Un congresso infinito, lontanissimo dalle conclusione, reso ancor più feroce dall’impossibilità di portare lo scontro nelle sedi adeguate, appunto le assise congressuali. Ieri mattina i “lealisti” del Pdl erano alle corde, con Berlusconi deciso a mantenere il partito unito a tutti i costi e dunque ad appoggiare l’operazione di Alfano. Ieri sera la situazione era capovolta, con lo stesso Berlusconi rispostatosi con i “lealisti” di Fitto contro i “governativi”.

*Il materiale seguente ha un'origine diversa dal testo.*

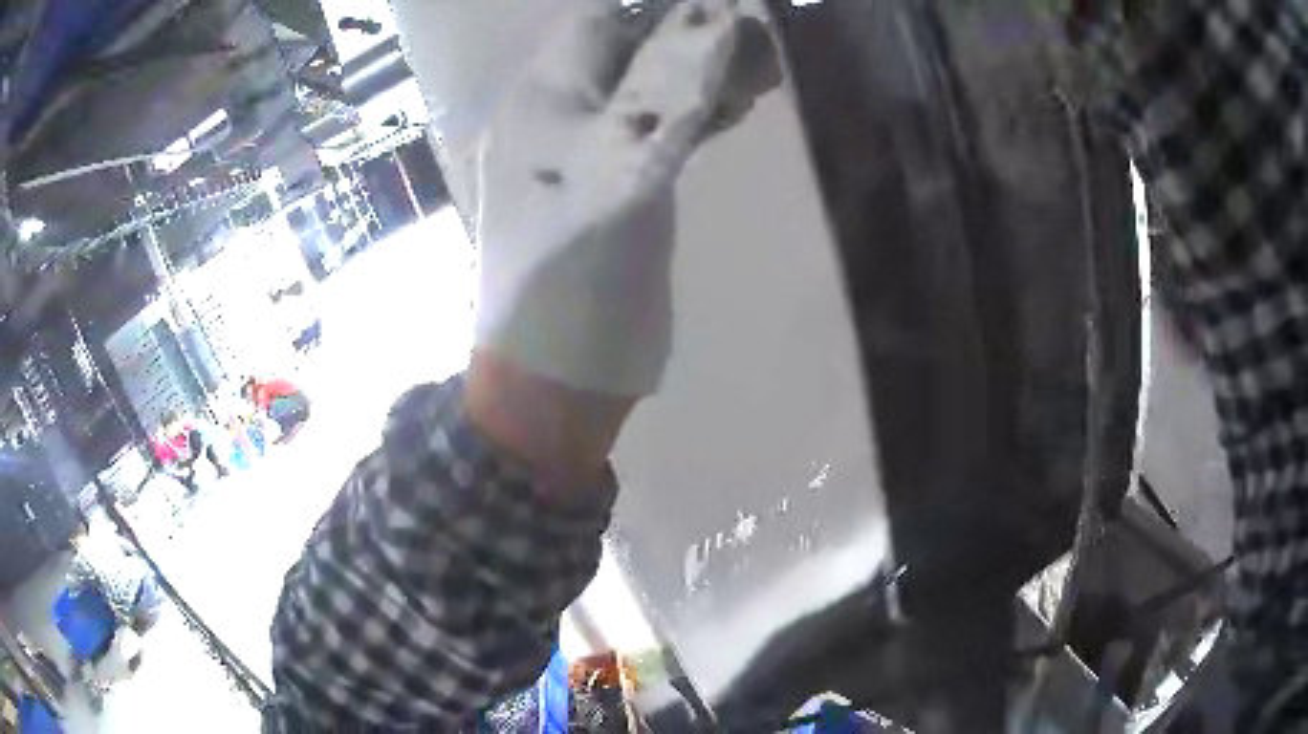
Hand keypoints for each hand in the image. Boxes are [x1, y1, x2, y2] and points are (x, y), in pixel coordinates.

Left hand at [473, 0, 777, 396]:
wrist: (558, 375)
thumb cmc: (579, 272)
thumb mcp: (626, 169)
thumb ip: (672, 89)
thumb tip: (723, 19)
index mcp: (539, 101)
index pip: (601, 25)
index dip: (666, 15)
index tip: (733, 23)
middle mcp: (551, 118)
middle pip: (623, 56)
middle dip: (690, 45)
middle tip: (758, 55)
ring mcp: (576, 156)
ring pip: (640, 93)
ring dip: (695, 79)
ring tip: (756, 82)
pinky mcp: (603, 190)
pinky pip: (646, 132)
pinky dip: (689, 117)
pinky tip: (729, 115)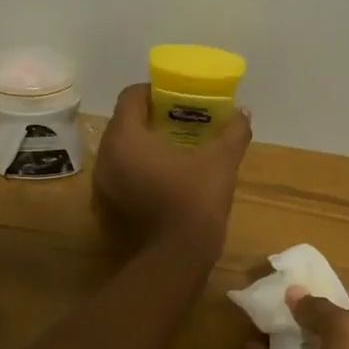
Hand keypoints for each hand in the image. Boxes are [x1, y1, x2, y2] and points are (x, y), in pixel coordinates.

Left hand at [94, 83, 251, 256]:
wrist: (179, 256)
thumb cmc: (196, 199)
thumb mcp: (221, 161)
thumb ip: (233, 132)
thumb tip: (244, 112)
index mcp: (126, 137)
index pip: (131, 97)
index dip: (154, 91)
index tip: (177, 97)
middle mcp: (106, 156)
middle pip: (125, 122)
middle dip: (151, 117)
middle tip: (180, 119)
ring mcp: (104, 183)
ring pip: (122, 148)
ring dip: (144, 142)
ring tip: (175, 145)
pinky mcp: (110, 204)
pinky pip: (122, 171)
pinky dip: (140, 165)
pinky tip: (166, 172)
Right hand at [248, 288, 348, 348]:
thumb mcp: (346, 328)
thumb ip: (318, 308)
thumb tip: (293, 292)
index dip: (323, 291)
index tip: (293, 280)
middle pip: (324, 328)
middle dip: (297, 313)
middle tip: (267, 295)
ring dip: (282, 335)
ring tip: (254, 314)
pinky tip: (249, 345)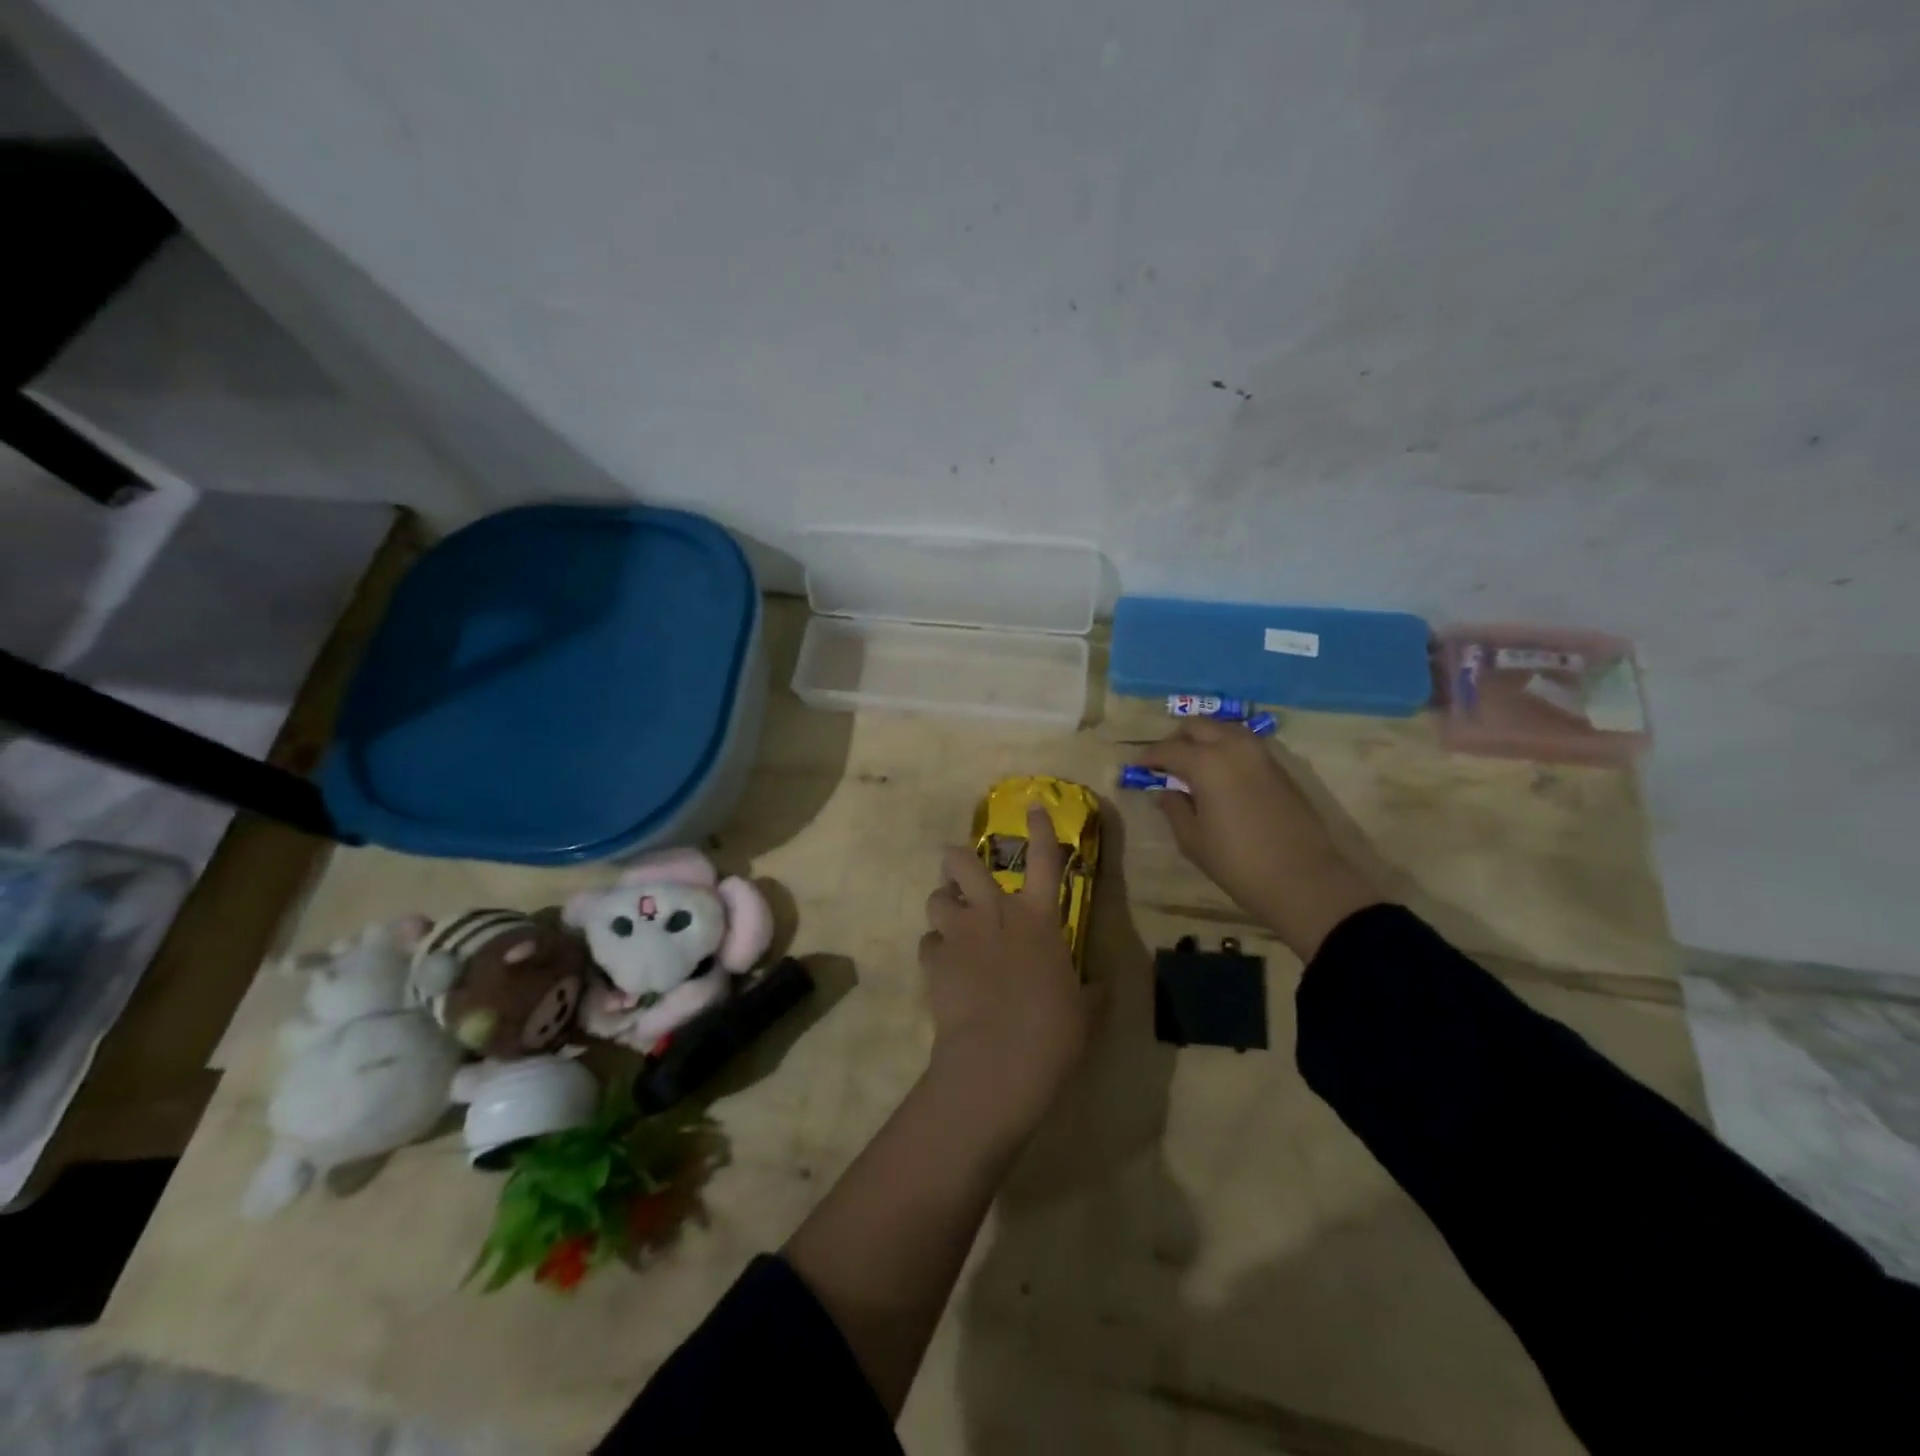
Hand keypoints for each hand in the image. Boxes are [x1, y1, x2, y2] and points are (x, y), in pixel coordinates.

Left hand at [919, 805, 1100, 1142]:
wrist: (998, 1060)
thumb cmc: (1052, 1031)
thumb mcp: (1086, 1012)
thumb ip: (1091, 992)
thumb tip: (1099, 987)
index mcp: (1037, 918)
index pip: (1044, 859)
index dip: (1039, 828)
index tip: (1032, 807)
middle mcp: (994, 913)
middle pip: (962, 862)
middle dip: (958, 859)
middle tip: (961, 872)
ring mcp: (959, 934)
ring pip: (936, 897)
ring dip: (943, 904)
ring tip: (951, 921)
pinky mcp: (933, 960)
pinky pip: (927, 943)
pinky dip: (935, 950)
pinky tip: (944, 967)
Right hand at [1136, 719, 1378, 957]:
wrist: (1303, 879)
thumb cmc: (1238, 863)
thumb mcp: (1193, 840)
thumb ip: (1175, 808)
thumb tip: (1165, 791)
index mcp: (1206, 763)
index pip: (1168, 749)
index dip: (1148, 758)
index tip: (1136, 768)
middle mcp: (1233, 747)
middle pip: (1198, 726)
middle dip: (1176, 739)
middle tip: (1164, 763)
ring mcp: (1261, 754)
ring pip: (1224, 728)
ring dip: (1204, 739)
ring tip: (1191, 764)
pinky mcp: (1279, 767)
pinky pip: (1244, 744)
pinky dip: (1225, 748)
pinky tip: (1219, 772)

Il gran capo ferito può sembrare un fuscello in balia del vento. In realtà ha una sua bussola, tenere unito il suo partito, e forse davvero più per questioni sentimentali che politiche. Ieri mattina, mentre i ministri allestivano una conferenza stampa convocata solo per dimostrare di essere saldi in sella, si è reso conto che né gli uni né gli altri sono disposti a cedere. Se Alfano e i suoi avevano puntato i piedi la settimana scorsa, stessa cosa fa oggi Raffaele Fitto: “Io vado avanti fino in fondo».
Berlusconi ha capito l’antifona. Ad Arcore c’era Sandro Bondi, e a lui è stato affidato il compito di firmare un comunicato che bolla l’iniziativa dei ministri come “incomprensibile e persino paradossale”. In effetti, non è facile capire a cosa servisse la solenne conferenza stampa in questione. Alfano non è andato oltre il rivendicare i meriti della permanenza al governo, ribadire che sull’Imu lo scudo sarà a prova di qualsivoglia pressione e proclamare che l’unità del partito è il primo obiettivo. Un’ostentazione di forza che si è risolta in una prova di debolezza
Il problema del Pdl, in fondo, è tutto qui. Non può stare insieme, perché il conflitto tra le fazioni è già degenerato n odio. Non può dividersi, perché i governativi sanno di non avere alcuna forza reale tra gli elettori e i lealisti non possono permettersi la spaccatura senza la benedizione di Berlusconi. E lui, l’Insonne, è preso in mezzo. Stritolato dalla tenaglia del suo partito impazzito. Riconosciuto all’unanimità come unico leader, però non più obbedito da nessuno. Ma anche depresso, disgustato dall’imminente affidamento ai servizi sociali, convinto che l’unico modo per evitare l’esplosione della sua creatura politica sia prendere tempo.
Oggi Berlusconi vedrà Fitto. Si sentirà ripetere che le cariche vanno azzerate, che il partito non può restare nelle mani di chi ha ispirato la pugnalata alle spalle della settimana scorsa, di chi ha l’appoggio di una non disinteressata stampa ma non quello degli elettori di centrodestra. Il Prigioniero la pensa come lui. Però non ha alcuna intenzione di portare il ragionamento alle estreme conseguenze. Anche oggi troverà modo di non decidere niente. L’ultima è che vuole aspettare il voto del Senato sulla sua decadenza, quello definitivo e non ancora calendarizzato. Non è che ci speri davvero. E’ solo l’ennesimo appiglio per rinviare.
Lo stallo infinito del Pdl costituisce per il governo il principale fattore di stabilità. Tra i lealisti c’è chi profetizza una sopravvivenza di Letta lunga quanto l’intera legislatura e chi, al contrario, sussurra sibillino che la possibilità di votare in marzo non è definitivamente esclusa. La realtà è che dal circolo vizioso in cui si è cacciato, il Pdl non uscirà senza che un qualche elemento esterno arrivi a far deflagrare la situazione. La sola mina oggi evidente è costituita dall’Imu, e la minaccia non sfugge a Letta. Disinnescata la bomba dell’emendamento Pd sul ripristino della prima rata per le fasce più ricche, il presidente del consiglio è ora impegnato a eliminar quella, ancor più esplosiva, rappresentata dalla seconda rata. Se ce la farà, potrà contare su quella stabilità melmosa che solo le paludi possono garantire. Sempre che, con un guizzo oggi del tutto imprevedibile, Berlusconi non riesca a riprendere le redini di un partito in cui, oggi, non controlla più quasi niente.